6. Experimental Findings and Model Analysis

SafeRBench’s LRM evaluation covers 19 models, spanning DeepSeek-R1 (1.5B–671B), Qwen3 (0.6B–235B), EXAONE, Kimi-thinking-p, and Hunyuan-T1. Single-sample reasoning per prompt is deployed for cost containment, interfaced via HuggingFace and official APIs. Safety Awareness (SAS) generally increases with scale up to a point (“always-help” failure mode in ultra-large mixture-of-experts architectures). RES and SAS are strongly anti-correlated ( $\rho \approx -0.90$ ). Defensive design elements (intention awareness, response complexity) show protective correlations, with increased IA linked to reduced risk density ( $\rho \approx -0.91$ ) and mitigated answer harms. High-risk inputs yield polarized refusal or dangerous but low-feasibility answers; domain-specific effects reflect varying robustness (cybersecurity and privacy show stronger defenses; social safety and ethics remain challenging). Notably, explicit reasoning (“Thinking mode”) improves safety in mid-scale models but introduces risks in extreme-scale or low-capacity networks (Gao et al., 19 Nov 2025).
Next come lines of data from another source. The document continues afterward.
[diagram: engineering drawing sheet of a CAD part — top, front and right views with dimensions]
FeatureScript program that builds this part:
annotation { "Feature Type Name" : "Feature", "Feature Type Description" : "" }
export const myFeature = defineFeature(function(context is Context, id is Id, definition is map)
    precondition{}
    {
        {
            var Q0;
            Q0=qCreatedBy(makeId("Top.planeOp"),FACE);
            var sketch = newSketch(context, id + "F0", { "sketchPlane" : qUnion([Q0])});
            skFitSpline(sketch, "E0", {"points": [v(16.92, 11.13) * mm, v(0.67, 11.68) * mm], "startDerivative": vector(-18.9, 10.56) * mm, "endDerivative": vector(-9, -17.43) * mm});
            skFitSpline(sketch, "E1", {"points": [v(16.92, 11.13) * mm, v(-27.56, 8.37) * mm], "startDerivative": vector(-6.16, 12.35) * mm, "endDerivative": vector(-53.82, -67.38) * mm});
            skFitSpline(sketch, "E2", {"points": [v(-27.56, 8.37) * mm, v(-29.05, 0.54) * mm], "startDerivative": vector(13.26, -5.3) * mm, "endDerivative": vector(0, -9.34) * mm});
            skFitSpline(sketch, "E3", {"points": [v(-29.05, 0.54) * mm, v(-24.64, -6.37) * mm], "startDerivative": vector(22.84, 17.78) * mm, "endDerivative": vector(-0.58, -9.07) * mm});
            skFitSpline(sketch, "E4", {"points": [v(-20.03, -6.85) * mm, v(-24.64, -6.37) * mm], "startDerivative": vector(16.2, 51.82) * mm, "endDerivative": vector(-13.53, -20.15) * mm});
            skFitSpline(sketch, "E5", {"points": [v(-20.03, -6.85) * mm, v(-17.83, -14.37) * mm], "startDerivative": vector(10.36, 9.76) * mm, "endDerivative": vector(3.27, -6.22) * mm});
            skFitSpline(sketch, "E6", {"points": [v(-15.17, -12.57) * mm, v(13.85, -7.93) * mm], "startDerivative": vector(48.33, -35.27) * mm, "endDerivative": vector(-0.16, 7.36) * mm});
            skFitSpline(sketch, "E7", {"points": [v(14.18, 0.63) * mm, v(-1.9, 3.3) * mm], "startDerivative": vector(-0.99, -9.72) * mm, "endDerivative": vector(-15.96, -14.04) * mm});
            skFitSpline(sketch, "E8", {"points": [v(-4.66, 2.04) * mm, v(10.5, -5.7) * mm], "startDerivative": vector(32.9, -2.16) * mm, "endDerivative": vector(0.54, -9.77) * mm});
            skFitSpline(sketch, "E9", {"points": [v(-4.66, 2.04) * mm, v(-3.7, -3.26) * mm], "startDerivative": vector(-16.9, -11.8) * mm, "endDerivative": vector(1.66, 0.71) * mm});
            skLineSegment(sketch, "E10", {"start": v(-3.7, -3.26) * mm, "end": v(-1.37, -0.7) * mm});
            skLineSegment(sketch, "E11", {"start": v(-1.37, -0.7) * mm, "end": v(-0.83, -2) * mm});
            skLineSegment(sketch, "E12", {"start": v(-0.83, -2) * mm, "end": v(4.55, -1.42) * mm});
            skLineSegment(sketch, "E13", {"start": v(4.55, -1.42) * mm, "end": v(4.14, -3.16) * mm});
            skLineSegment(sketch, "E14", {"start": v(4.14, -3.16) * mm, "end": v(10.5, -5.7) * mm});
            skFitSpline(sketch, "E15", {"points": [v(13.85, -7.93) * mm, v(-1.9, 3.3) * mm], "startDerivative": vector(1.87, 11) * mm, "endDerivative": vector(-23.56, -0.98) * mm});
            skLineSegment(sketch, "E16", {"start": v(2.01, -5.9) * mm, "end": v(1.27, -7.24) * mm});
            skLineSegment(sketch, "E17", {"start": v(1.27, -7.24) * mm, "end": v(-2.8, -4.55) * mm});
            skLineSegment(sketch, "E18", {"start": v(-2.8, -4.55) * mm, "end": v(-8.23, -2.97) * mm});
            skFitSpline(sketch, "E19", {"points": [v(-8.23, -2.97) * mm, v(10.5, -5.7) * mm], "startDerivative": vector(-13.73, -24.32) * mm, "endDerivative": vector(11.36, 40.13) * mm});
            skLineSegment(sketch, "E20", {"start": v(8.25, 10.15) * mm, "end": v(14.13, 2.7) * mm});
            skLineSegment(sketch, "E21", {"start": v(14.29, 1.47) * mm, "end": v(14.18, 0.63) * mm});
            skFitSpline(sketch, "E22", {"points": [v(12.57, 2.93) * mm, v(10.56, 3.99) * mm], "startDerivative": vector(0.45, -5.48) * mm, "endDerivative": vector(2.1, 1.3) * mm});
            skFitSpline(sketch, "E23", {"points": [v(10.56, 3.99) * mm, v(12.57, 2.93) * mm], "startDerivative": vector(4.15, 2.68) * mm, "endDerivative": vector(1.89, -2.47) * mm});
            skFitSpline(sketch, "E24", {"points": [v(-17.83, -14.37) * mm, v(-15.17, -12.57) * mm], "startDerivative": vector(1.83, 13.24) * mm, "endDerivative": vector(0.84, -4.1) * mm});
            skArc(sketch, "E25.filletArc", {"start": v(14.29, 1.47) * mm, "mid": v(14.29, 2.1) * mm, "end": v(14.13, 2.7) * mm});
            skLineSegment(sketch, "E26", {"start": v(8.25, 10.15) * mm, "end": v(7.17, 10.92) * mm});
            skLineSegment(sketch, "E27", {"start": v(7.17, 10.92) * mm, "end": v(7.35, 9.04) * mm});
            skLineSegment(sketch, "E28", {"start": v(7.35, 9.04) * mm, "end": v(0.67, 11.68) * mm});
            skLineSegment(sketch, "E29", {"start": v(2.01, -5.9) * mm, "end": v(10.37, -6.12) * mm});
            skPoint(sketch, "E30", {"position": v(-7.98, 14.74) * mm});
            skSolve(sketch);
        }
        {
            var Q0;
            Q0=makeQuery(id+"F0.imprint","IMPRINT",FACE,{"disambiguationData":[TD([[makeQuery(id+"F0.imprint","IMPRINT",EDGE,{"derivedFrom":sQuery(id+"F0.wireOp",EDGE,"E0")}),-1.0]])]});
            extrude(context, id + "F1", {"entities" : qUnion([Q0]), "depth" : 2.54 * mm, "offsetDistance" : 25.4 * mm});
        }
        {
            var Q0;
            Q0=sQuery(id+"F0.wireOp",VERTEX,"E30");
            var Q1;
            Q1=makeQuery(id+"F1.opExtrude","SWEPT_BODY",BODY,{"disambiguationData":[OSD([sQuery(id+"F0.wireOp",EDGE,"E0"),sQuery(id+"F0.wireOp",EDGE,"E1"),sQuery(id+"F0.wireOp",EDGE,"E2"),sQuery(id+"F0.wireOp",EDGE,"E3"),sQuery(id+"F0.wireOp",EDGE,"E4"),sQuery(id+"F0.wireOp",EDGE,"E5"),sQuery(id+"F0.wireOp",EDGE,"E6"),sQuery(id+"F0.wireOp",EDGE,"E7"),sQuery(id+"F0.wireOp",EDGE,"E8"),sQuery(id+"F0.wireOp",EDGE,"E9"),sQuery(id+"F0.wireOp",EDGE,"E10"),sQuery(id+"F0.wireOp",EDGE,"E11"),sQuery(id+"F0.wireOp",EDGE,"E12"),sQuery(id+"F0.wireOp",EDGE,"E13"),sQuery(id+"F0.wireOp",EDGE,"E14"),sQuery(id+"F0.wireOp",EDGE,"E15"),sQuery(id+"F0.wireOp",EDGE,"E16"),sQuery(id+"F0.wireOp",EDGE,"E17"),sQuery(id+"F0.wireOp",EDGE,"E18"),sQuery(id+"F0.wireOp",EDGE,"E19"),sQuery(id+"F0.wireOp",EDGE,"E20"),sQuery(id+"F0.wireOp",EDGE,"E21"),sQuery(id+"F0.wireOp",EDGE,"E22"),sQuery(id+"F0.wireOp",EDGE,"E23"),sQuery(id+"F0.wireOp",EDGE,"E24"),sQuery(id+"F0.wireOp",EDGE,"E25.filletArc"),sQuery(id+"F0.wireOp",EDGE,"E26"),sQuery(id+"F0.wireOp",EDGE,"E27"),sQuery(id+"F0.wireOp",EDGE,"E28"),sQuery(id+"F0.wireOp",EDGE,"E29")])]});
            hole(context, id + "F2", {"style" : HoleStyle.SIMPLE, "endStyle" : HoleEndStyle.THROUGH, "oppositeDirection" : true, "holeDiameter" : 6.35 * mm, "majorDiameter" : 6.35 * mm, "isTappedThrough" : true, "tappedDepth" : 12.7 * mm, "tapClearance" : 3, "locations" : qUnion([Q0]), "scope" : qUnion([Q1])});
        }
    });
7. Conclusions, Limitations, and Prospects

SafeRBench provides the first reproducible, holistic safety benchmark for LRMs, covering the full chain from input design, through process-trace segmentation, to answer-level evaluation. Its core contributions are the risk-level stratified query suite, granular micro-thought tagging, and composite metric design (RES/SAS/OverallSafety). Human-grounding enhances interpretability and reliability. Limitations include single-sample analysis, reliance on GPT-4o in quality control, and lack of detailed temporal modeling. Proposed future work includes multi-sample aggregation (variance estimation), extension to multimodal and continuous risk scoring, improved tail-end safety strategies, and automated training alignment optimizing for composite scores (Gao et al., 19 Nov 2025).

SafeRBench represents the current state of the art in safety benchmarking for both large reasoning models and offline safe RL frameworks, enabling nuanced analysis of risk emergence and mitigation throughout the decision and reasoning pipelines.